§ **WORK TO BE COMPLETED**
Output the entries below unchanged, except for the pictures.

:: EXERCISE MATERIALS

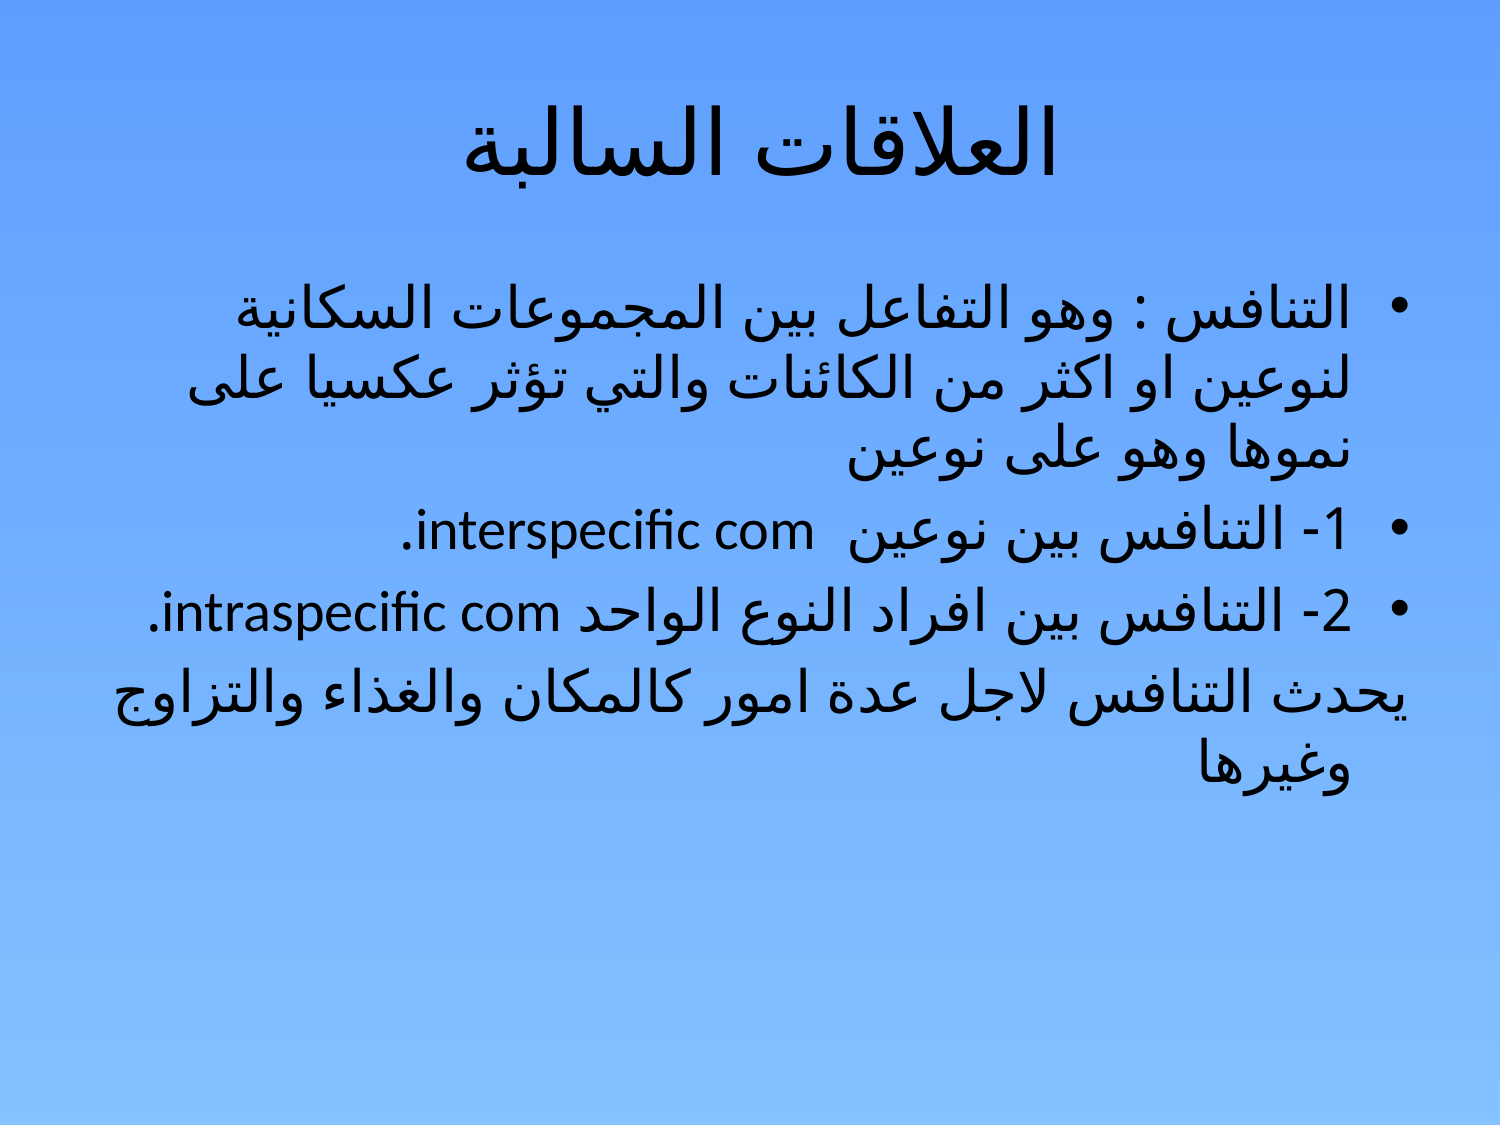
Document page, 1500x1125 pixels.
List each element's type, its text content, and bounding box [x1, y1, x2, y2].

title العلاقات السالبة [75, 45, 1425, 233]
list التنافس : وهو التفاعل بين المجموعات السكانية لنوعين او اكثر من الكائنات والتي تؤثر عكسيا على نموها وهو على نوعين 1- التنافس بين نوعين interspecific com. 2- التنافس بين افراد النوع الواحد intraspecific com. يحدث التنافس لاجل عدة امور كالمكان والغذاء والتزاوج وغيرها [75, 262, 1425, 1005]
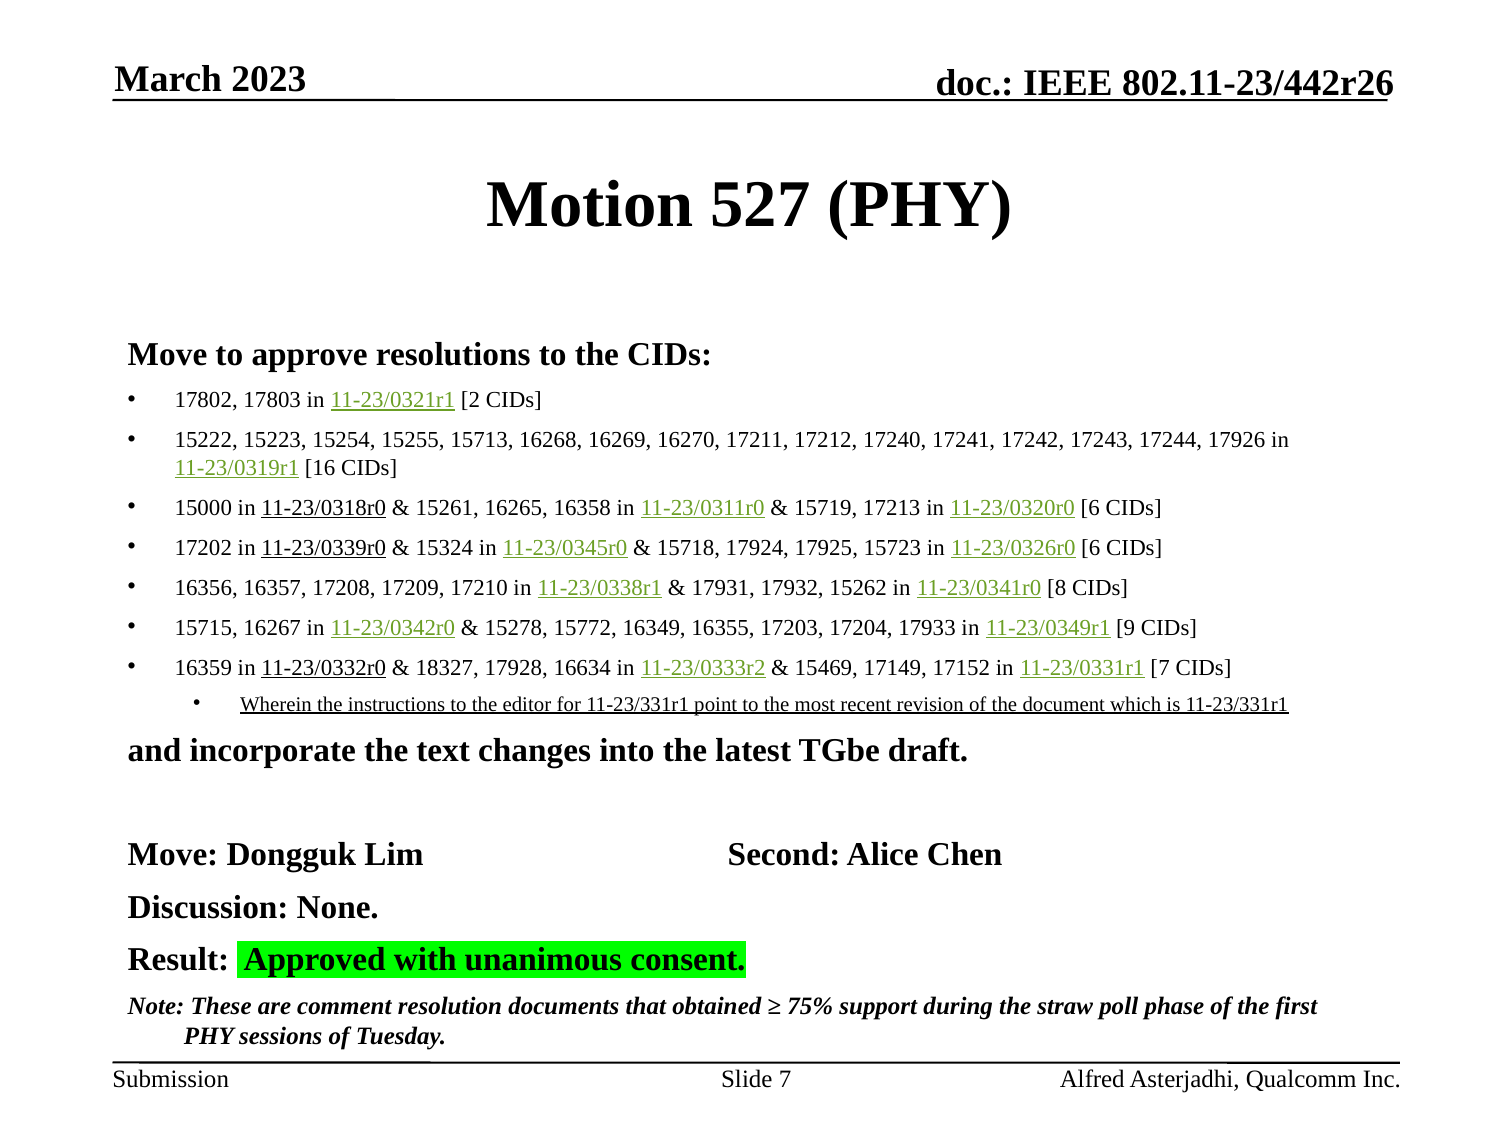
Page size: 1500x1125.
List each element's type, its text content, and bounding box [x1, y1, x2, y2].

title Motion 527 (PHY) [112, 112, 1388, 288]
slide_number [114, 54, 423, 100]
slide_number Slide 7 [712, 1061, 800, 1123]
footer Alfred Asterjadhi, Qualcomm Inc. [878, 1061, 1402, 1093]
list Move to approve resolutions to the CIDs: 17802, 17803 in 11-23/0321r1 [2 CIDs] 15222, 15223, 15254, 15255, 15713, 16268, 16269, 16270, 17211, 17212, 17240, 17241, 17242, 17243, 17244, 17926 in 11-23/0319r1 [16 CIDs] 15000 in 11-23/0318r0 & 15261, 16265, 16358 in 11-23/0311r0 & 15719, 17213 in 11-23/0320r0 [6 CIDs] 17202 in 11-23/0339r0 & 15324 in 11-23/0345r0 & 15718, 17924, 17925, 15723 in 11-23/0326r0 [6 CIDs] 16356, 16357, 17208, 17209, 17210 in 11-23/0338r1 & 17931, 17932, 15262 in 11-23/0341r0 [8 CIDs] 15715, 16267 in 11-23/0342r0 & 15278, 15772, 16349, 16355, 17203, 17204, 17933 in 11-23/0349r1 [9 CIDs] 16359 in 11-23/0332r0 & 18327, 17928, 16634 in 11-23/0333r2 & 15469, 17149, 17152 in 11-23/0331r1 [7 CIDs] Wherein the instructions to the editor for 11-23/331r1 point to the most recent revision of the document which is 11-23/331r1 and incorporate the text changes into the latest TGbe draft. Move: Dongguk Lim Second: Alice Chen Discussion: None. Result: Approved with unanimous consent. Note: These are comment resolution documents that obtained ≥ 75% support during the straw poll phase of the first PHY sessions of Tuesday. [112, 324, 1388, 1063]
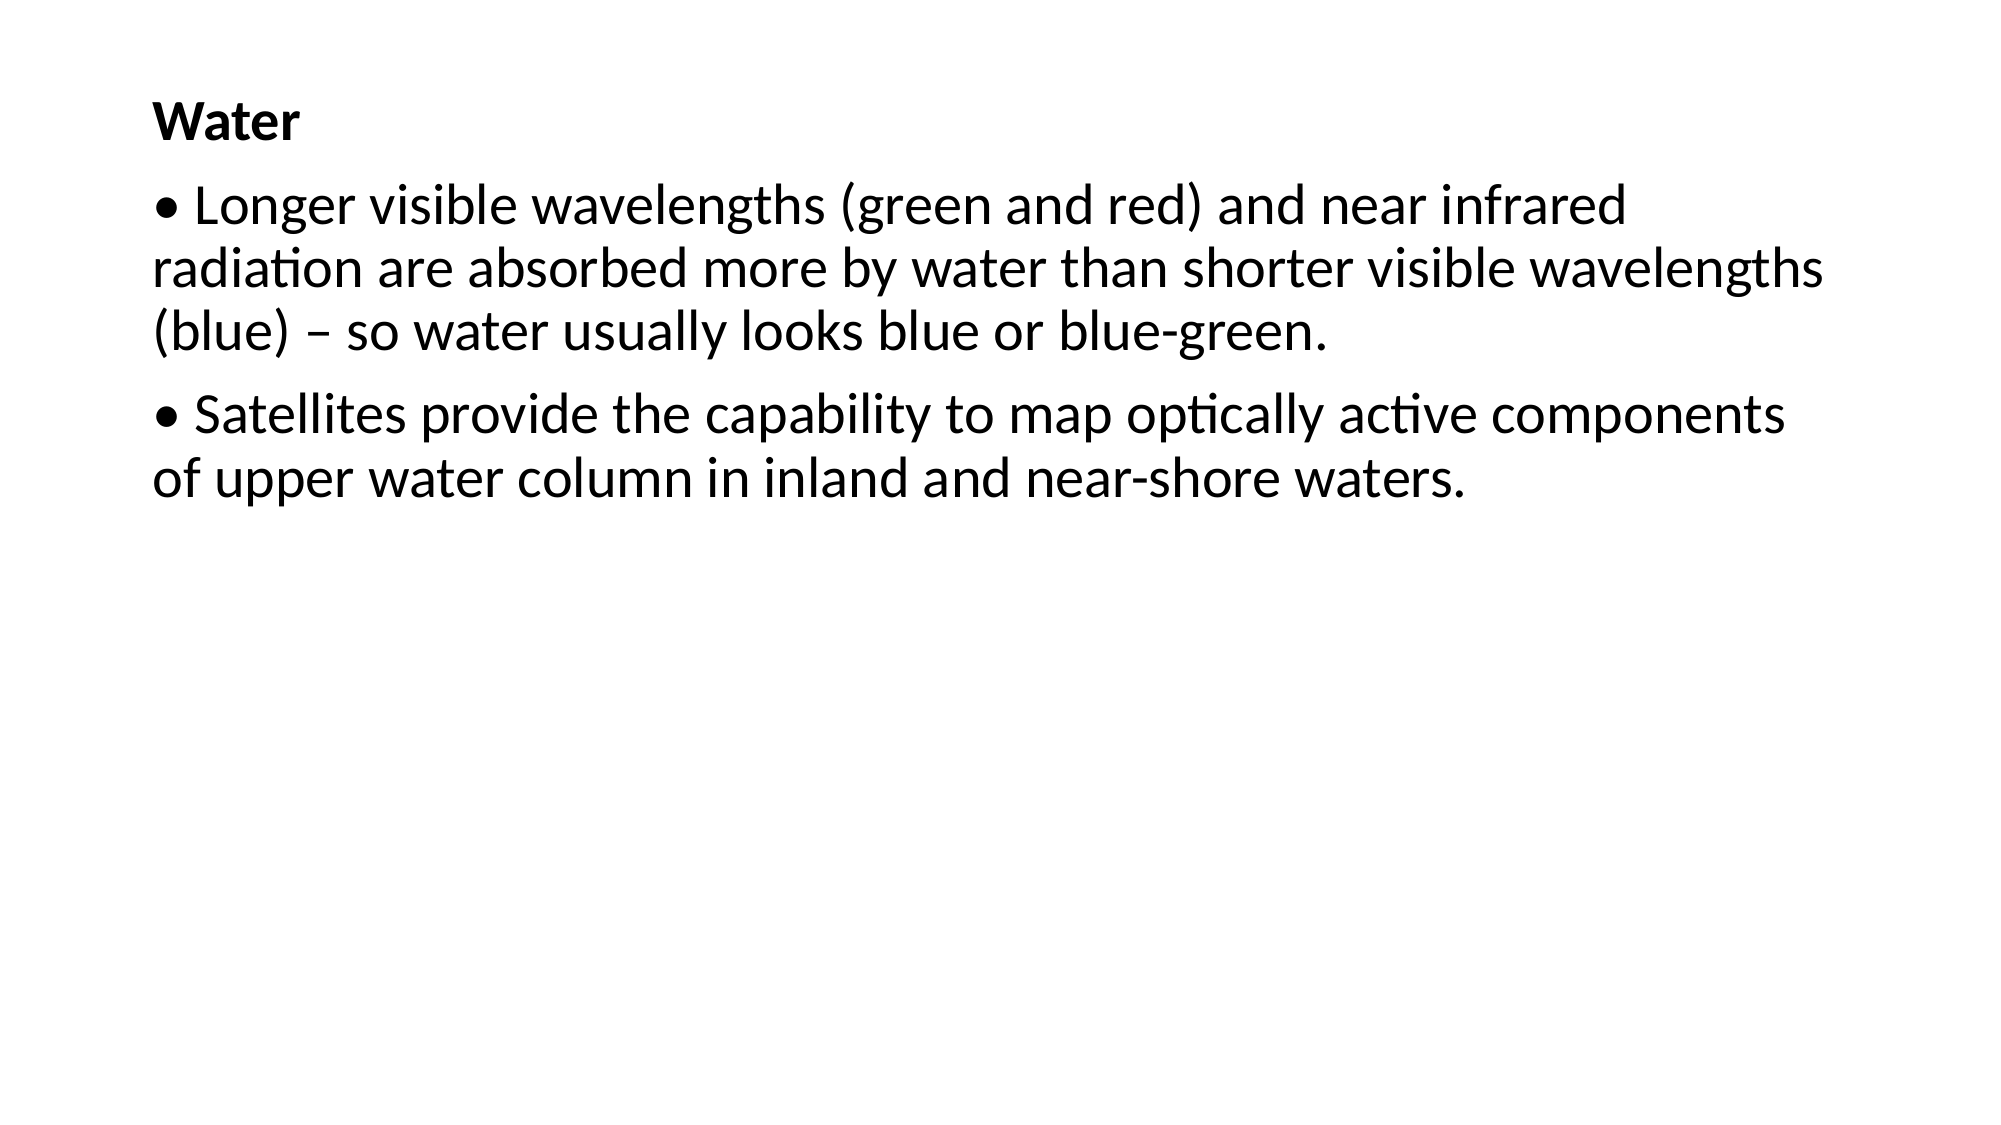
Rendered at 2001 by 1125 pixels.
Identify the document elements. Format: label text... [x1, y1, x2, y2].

::::

§ **OUTPUT OF THE TASK**
Document page, 1500x1125 pixels.
List each element's type, its text content, and bounding box [x1, y1, x2, y2].

title العلاقات السالبة [75, 45, 1425, 233]
list التنافس : وهو التفاعل بين المجموعات السكانية لنوعين او اكثر من الكائنات والتي تؤثر عكسيا على نموها وهو على نوعين 1- التنافس بين نوعين interspecific com. 2- التنافس بين افراد النوع الواحد intraspecific com. يحدث التنافس لاجل عدة امور كالمكان والغذاء والتزاوج وغيرها [75, 262, 1425, 1005]
Page size: 1500x1125.
List each element's type, its text content, and bounding box [x1, y1, x2, y2].

title Motion 527 (PHY) [112, 112, 1388, 288]
slide_number [114, 54, 423, 100]
slide_number Slide 7 [712, 1061, 800, 1123]
footer Alfred Asterjadhi, Qualcomm Inc. [878, 1061, 1402, 1093]
list Move to approve resolutions to the CIDs: 17802, 17803 in 11-23/0321r1 [2 CIDs] 15222, 15223, 15254, 15255, 15713, 16268, 16269, 16270, 17211, 17212, 17240, 17241, 17242, 17243, 17244, 17926 in 11-23/0319r1 [16 CIDs] 15000 in 11-23/0318r0 & 15261, 16265, 16358 in 11-23/0311r0 & 15719, 17213 in 11-23/0320r0 [6 CIDs] 17202 in 11-23/0339r0 & 15324 in 11-23/0345r0 & 15718, 17924, 17925, 15723 in 11-23/0326r0 [6 CIDs] 16356, 16357, 17208, 17209, 17210 in 11-23/0338r1 & 17931, 17932, 15262 in 11-23/0341r0 [8 CIDs] 15715, 16267 in 11-23/0342r0 & 15278, 15772, 16349, 16355, 17203, 17204, 17933 in 11-23/0349r1 [9 CIDs] 16359 in 11-23/0332r0 & 18327, 17928, 16634 in 11-23/0333r2 & 15469, 17149, 17152 in 11-23/0331r1 [7 CIDs] Wherein the instructions to the editor for 11-23/331r1 point to the most recent revision of the document which is 11-23/331r1 and incorporate the text changes into the latest TGbe draft. Move: Dongguk Lim Second: Alice Chen Discussion: None. Result: Approved with unanimous consent. Note: These are comment resolution documents that obtained ≥ 75% support during the straw poll phase of the first PHY sessions of Tuesday. [112, 324, 1388, 1063]
Rendered at 2001 by 1125 pixels.
Identify the document elements. Format: label text... [x1, y1, x2, y2].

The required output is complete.